Wir alle haben in unserem Rucksack schöne, einschneidende, ganz besondere, gute und auch weniger gute Erfahrungen, emotionale Wunden, Enttäuschungen, Ängste, limitierende Gedanken… Worte, Emotionen und Situationen, die uns triggern… Gedanken, die wir für die unumstößliche Wahrheit halten, die aber möglicherweise lediglich das sind, was wir durch unseren persönlichen Filter, basierend auf unseren Erfahrungen sehen wollen… oder können…


... bis wir eines Tages hoffentlich bemerken, daß wir eine Brille tragen, die wir auch wieder abnehmen können.

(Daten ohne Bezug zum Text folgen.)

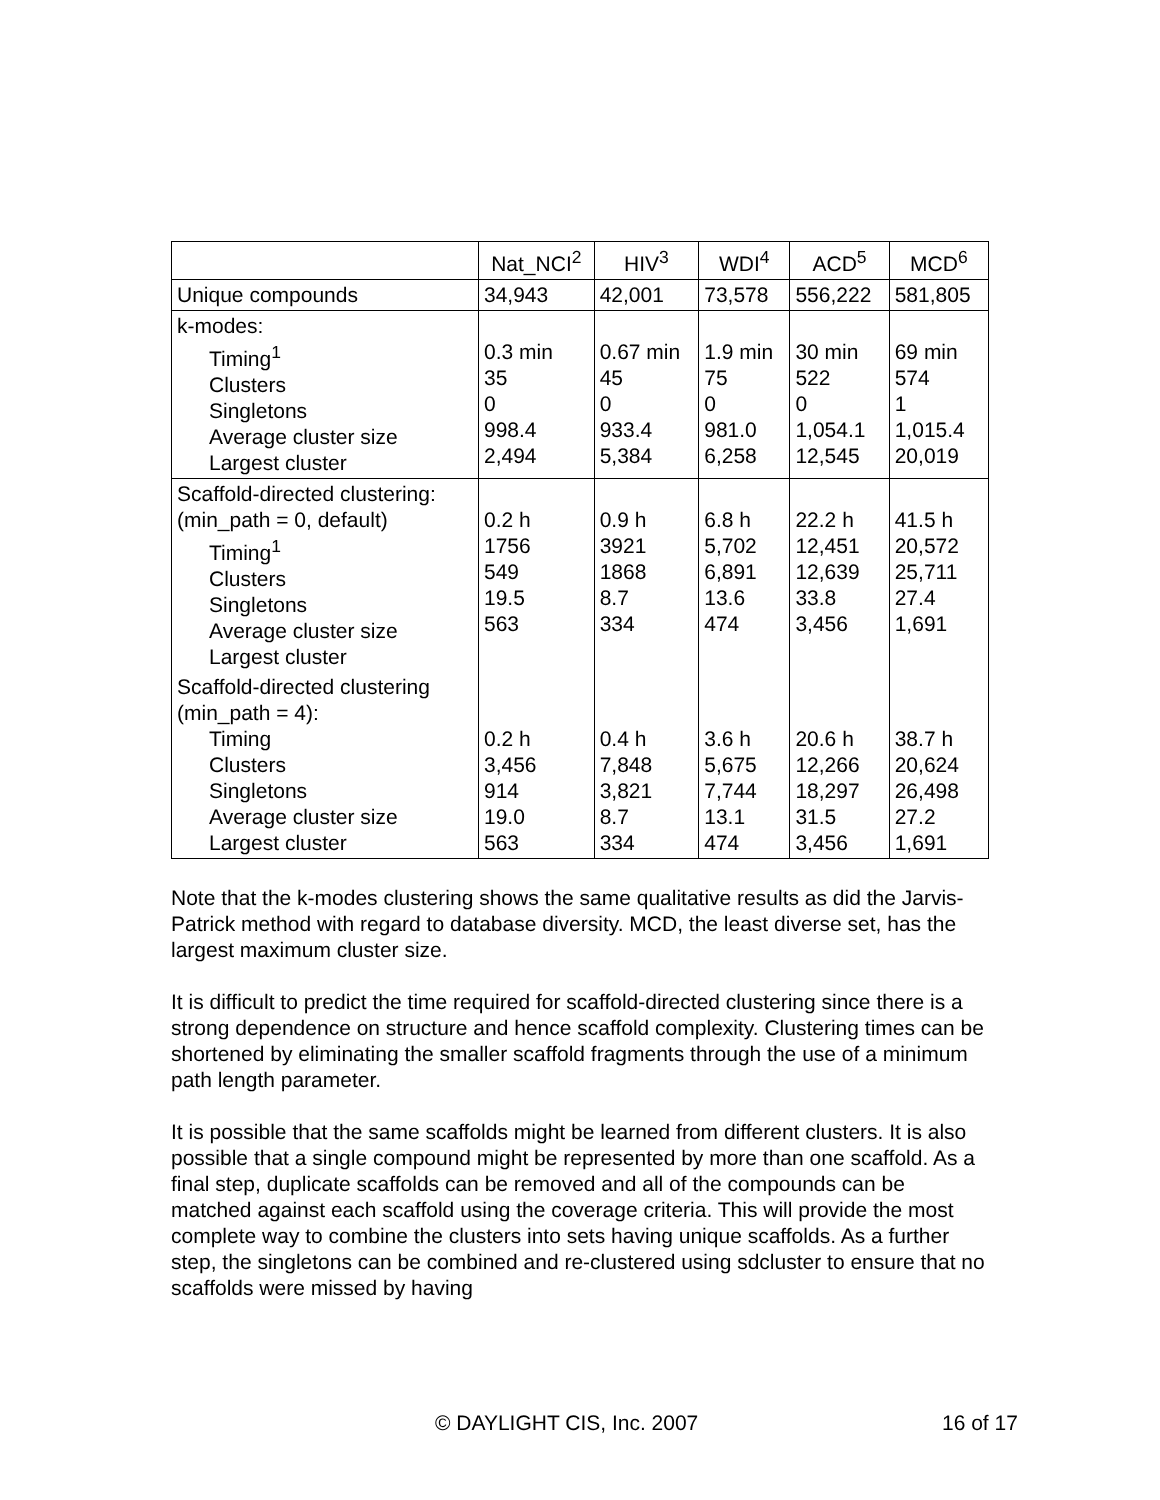| | Nat_NCI<sup>2</sup> | HIV<sup>3</sup> | WDI<sup>4</sup> | ACD<sup>5</sup> | MCD<sup>6</sup> |
| Unique compounds | 34,943 | 42,001 | 73,578 | 556,222 | 581,805 |
| k-modes: Timing<sup>1</sup> Clusters Singletons Average cluster size Largest cluster | 0.3 min 35 0 998.4 2,494 | 0.67 min 45 0 933.4 5,384 | 1.9 min 75 0 981.0 6,258 | 30 min 522 0 1,054.1 12,545 | 69 min 574 1 1,015.4 20,019 |
| Scaffold-directed clustering: (min_path = 0, default) Timing<sup>1</sup> Clusters Singletons Average cluster size Largest cluster | 0.2 h 1756 549 19.5 563 | 0.9 h 3921 1868 8.7 334 | 6.8 h 5,702 6,891 13.6 474 | 22.2 h 12,451 12,639 33.8 3,456 | 41.5 h 20,572 25,711 27.4 1,691 |
| Scaffold-directed clustering (min_path = 4): Timing Clusters Singletons Average cluster size Largest cluster | 0.2 h 3,456 914 19.0 563 | 0.4 h 7,848 3,821 8.7 334 | 3.6 h 5,675 7,744 13.1 474 | 20.6 h 12,266 18,297 31.5 3,456 | 38.7 h 20,624 26,498 27.2 1,691 |
Note that the k-modes clustering shows the same qualitative results as did the Jarvis-Patrick method with regard to database diversity. MCD, the least diverse set, has the largest maximum cluster size.
It is difficult to predict the time required for scaffold-directed clustering since there is a strong dependence on structure and hence scaffold complexity. Clustering times can be shortened by eliminating the smaller scaffold fragments through the use of a minimum path length parameter.
It is possible that the same scaffolds might be learned from different clusters. It is also possible that a single compound might be represented by more than one scaffold. As a final step, duplicate scaffolds can be removed and all of the compounds can be matched against each scaffold using the coverage criteria. This will provide the most complete way to combine the clusters into sets having unique scaffolds. As a further step, the singletons can be combined and re-clustered using sdcluster to ensure that no scaffolds were missed by having
© DAYLIGHT CIS, Inc. 2007 16 of 17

Die inkompatiblen Gefühle und schlechten Erfahrungen sitzen meist tief und steuern uns nicht selten wie ein kleiner innerer Pilot, ohne, daß wir uns dessen bewußt sind. Die Co - Abhängigkeit hat mich misstrauisch, dünnhäutig und unsicher werden lassen. In dem Glauben, das Unkontrollierbare kontrollieren zu können und die „Zügel“ in der Hand zu haben, hatte ich mich mit der Zeit in ein Rädchen verwandelt, das sich wie mechanisch in dem Suchtsystem, das zu meinem Leben geworden war, drehte.


Ich hatte begonnen der Angst bedingungslos zu folgen, meine Intuition Lügen zu strafen und mich zunehmend und immer selbstverständlicher von den Manipulationen meines alkoholkranken Partners verunsichern zu lassen.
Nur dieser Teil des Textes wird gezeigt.